The best definition is that when $x$ is a positive number and $\lambda$ is any number, the Box-Cox transformation (with parameter $\lambda$) is
$$x\to \operatorname{BC}(x;\lambda) = \int_1^x y^{\lambda-1}\mathrm{d}y = \left\{\begin{aligned}\frac{x^\lambda-1}{\lambda},& \quad \lambda \ne 0 \\ \log x,& \quad \lambda=0.\end{aligned}\right.$$
The rules of algebra permit us to compute its inverse as
$$\operatorname{BC}^{-1}(y;\lambda) = \left\{\begin{aligned}(\lambda y + 1)^{1/\lambda},&\quad \lambda\ne 0\\ \exp(y),&\quad \lambda=0.\end{aligned}\right.$$
The $1/\lambda$ power is understood to be the unique $\lambda^\text{th}$ root given by
$$(\lambda y+1)^{1/\lambda} = \exp\left(\frac{\log(\lambda y+1)}{\lambda}\right).$$
Notice that since $x \gt 0,$ $x^\lambda-1 \gt -1,$ whence for positive $\lambda$ the Box-Cox value $y$ must exceed $-1/\lambda.$ (Look at the left ends of the red, black, and blue curves in the figure corresponding to $\lambda = 2, 1, 1/2.$) Consequently the expression $\lambda y+1$ in the formula for the inverse is guaranteed to be positive provided $y$ is a possible value of the Box-Cox transform of some positive number.
If you are using positive $\lambda$ and obtain $y$ values of $-1/\lambda$ or smaller in your analysis, and you believe that needs to be back-transformed, then you are using an invalid statistical procedure.

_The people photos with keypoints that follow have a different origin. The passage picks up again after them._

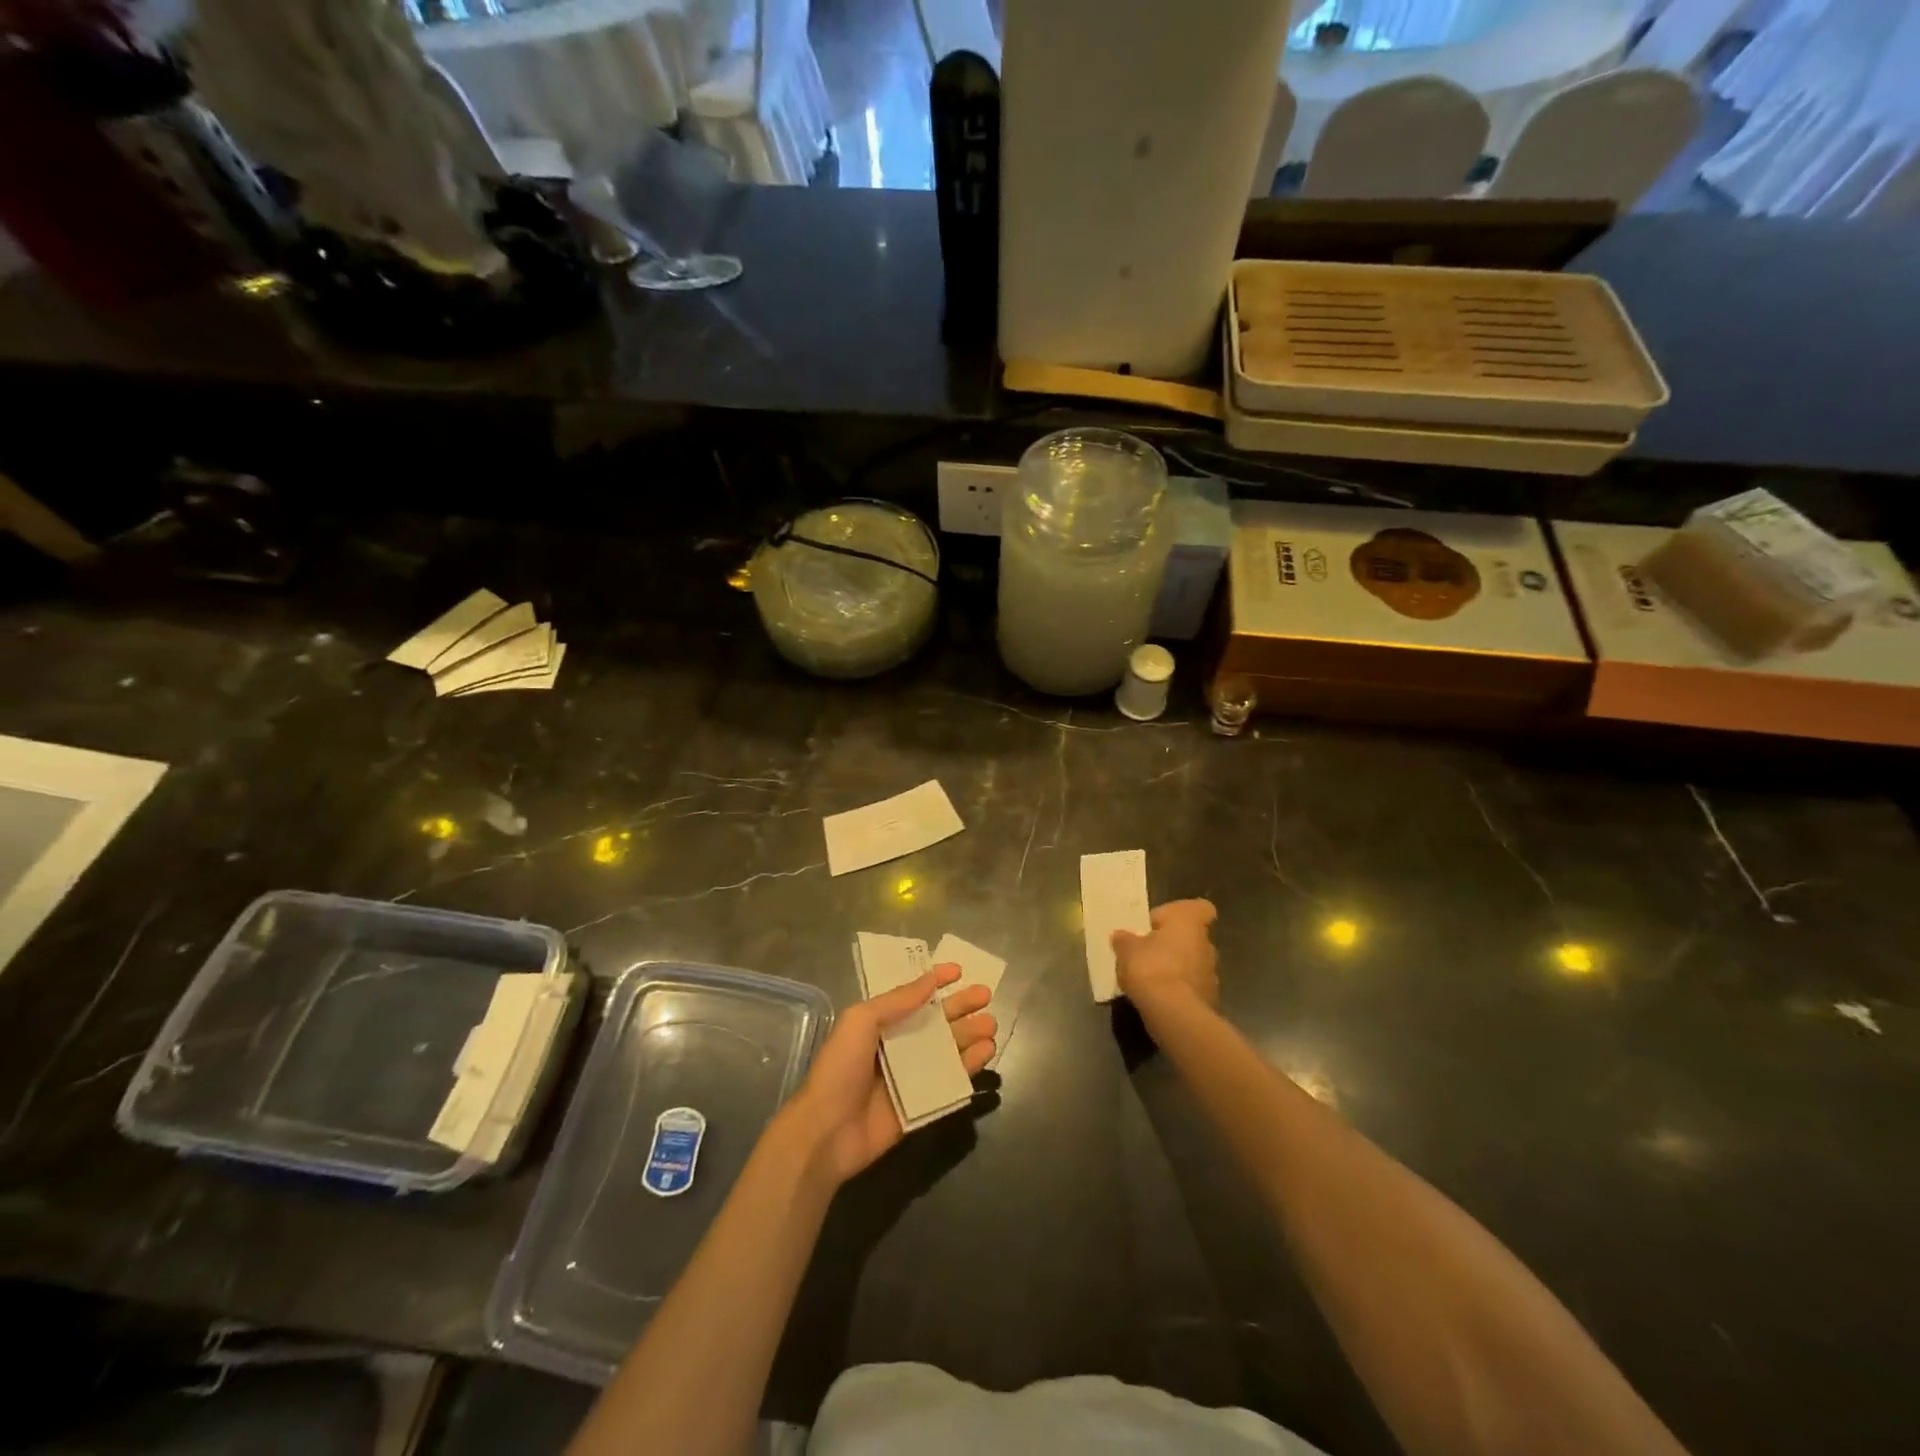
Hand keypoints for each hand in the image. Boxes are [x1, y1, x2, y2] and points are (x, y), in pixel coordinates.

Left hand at [788, 964, 995, 1186]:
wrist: (828, 1131)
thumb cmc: (840, 1068)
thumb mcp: (861, 1021)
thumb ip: (896, 1000)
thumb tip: (930, 980)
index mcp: (879, 1024)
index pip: (912, 997)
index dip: (934, 982)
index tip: (958, 971)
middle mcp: (897, 1046)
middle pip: (936, 1022)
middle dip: (961, 1007)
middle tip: (986, 995)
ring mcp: (911, 1076)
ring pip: (947, 1050)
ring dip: (969, 1035)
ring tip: (991, 1025)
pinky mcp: (921, 1104)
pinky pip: (950, 1082)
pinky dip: (969, 1067)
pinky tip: (985, 1053)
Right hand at [1113, 899, 1219, 1019]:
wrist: (1174, 1014)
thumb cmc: (1150, 968)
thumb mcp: (1126, 950)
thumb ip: (1124, 940)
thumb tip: (1121, 936)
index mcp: (1188, 922)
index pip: (1200, 908)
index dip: (1183, 913)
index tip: (1162, 923)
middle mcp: (1206, 944)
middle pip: (1191, 937)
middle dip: (1172, 944)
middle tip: (1146, 952)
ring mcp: (1211, 974)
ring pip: (1192, 963)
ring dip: (1175, 968)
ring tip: (1148, 979)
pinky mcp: (1209, 1000)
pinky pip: (1190, 987)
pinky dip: (1177, 990)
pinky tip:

Typically, applications of the Box-Cox transform should not yield values anywhere near $-1/\lambda.$ As the illustration shows, that means the transformation is being applied at extreme values where it is applying the most extreme local changes, indicating your procedure is highly sensitive to both the choice of parameter and the values of $x.$ Consider that a helpful flag of an incorrect assumption behind your analysis and proceed from there.